Speaking of wrestling families, Radnor’s Tommy Meyers ended what had become known as “The Meyers Curse.’ He is the first of four brothers to reach the state tournament.

“It’s been a great experience,’ Meyers said. “It was a lot of hard work that payed off.’

The senior lost his perfect season in the 170-pound championship, when he fell to Pennridge’s Kyle Gentile, but he insisted that being undefeated was always secondary to states.

“Getting to Hershey was more important,’ Meyers said.

Penncrest’s Joe Pyfer was the lone Delco wrestler to emerge out of a stacked 182-pound class. He bested Radnor’s Zak Taylor and Ridley’s Lawrence Alkins on his way to a third-place finish.
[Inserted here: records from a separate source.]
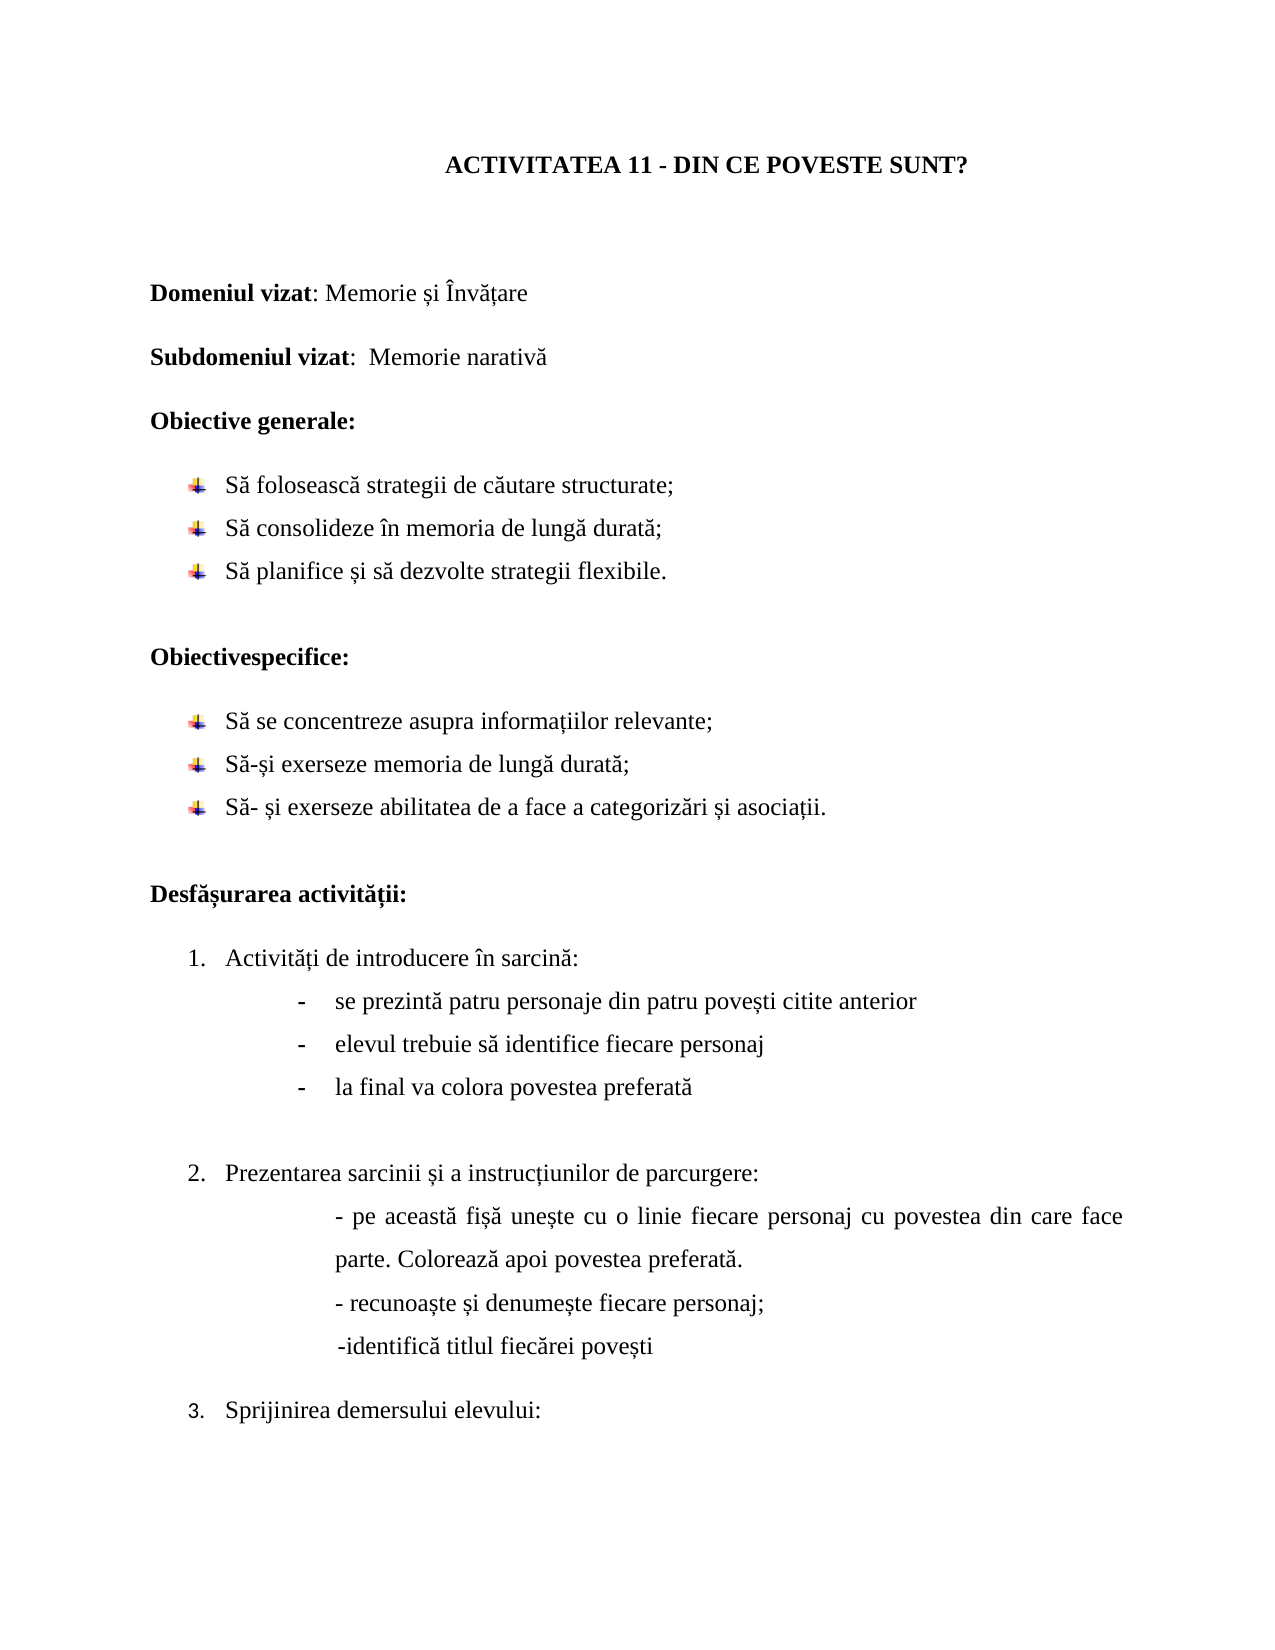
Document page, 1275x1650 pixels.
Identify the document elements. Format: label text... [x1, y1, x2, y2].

picture [188, 562, 206, 580]
picture [188, 756, 206, 773]
text - recunoaște și denumește fiecare personaj; [335, 1288, 1125, 1316]
list Activități de introducere în sarcină: [187, 943, 1125, 971]
picture [188, 476, 206, 494]
picture [188, 519, 206, 537]
text ACTIVITATEA 11 - DIN CE POVESTE SUNT? [371, 150, 1125, 179]
list Prezentarea sarcinii și a instrucțiunilor de parcurgere: [187, 1158, 1125, 1187]
text Desfășurarea activității: [150, 879, 1125, 907]
list elevul trebuie să identifice fiecare personaj [297, 1029, 1125, 1058]
text - pe această fișă unește cu o linie fiecare personaj cu povestea din care face parte. Colorează apoi povestea preferată. [335, 1201, 1125, 1273]
picture [188, 713, 206, 730]
list Sprijinirea demersului elevului: [187, 1395, 1125, 1424]
list Să folosească strategii de căutare structurate; [187, 470, 1125, 498]
list Să consolideze în memoria de lungă durată; [187, 513, 1125, 542]
list Să- și exerseze abilitatea de a face a categorizări și asociații. [187, 792, 1125, 821]
text Obiectivespecifice: [150, 642, 1125, 671]
text -identifică titlul fiecărei povești [150, 1331, 1125, 1359]
list la final va colora povestea preferată [297, 1072, 1125, 1101]
text Obiective generale: [150, 406, 1125, 434]
list Să planifice și să dezvolte strategii flexibile. [187, 556, 1125, 585]
picture [188, 799, 206, 816]
text Domeniul vizat: Memorie și Învățare [150, 278, 1125, 307]
list Să se concentreze asupra informațiilor relevante; [187, 706, 1125, 735]
list Să-și exerseze memoria de lungă durată; [187, 749, 1125, 778]
text Subdomeniul vizat: Memorie narativă [150, 342, 1125, 371]
list se prezintă patru personaje din patru povești citite anterior [297, 986, 1125, 1014]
Pyfer landed a 16-4 major decision over Souderton’s Philip Stolfi to take bronze.

“It’s more overwhelming than anything,’ said Pyfer, who took up wrestling three years ago to supplement his mixed martial arts career. “I have to give credit to my coaches who have worked so hard to help me get here.’

Finally, Interboro junior Eric Thomas ensured that the Del Val League would be represented at the state meet. Thomas claimed a silver medal at 138.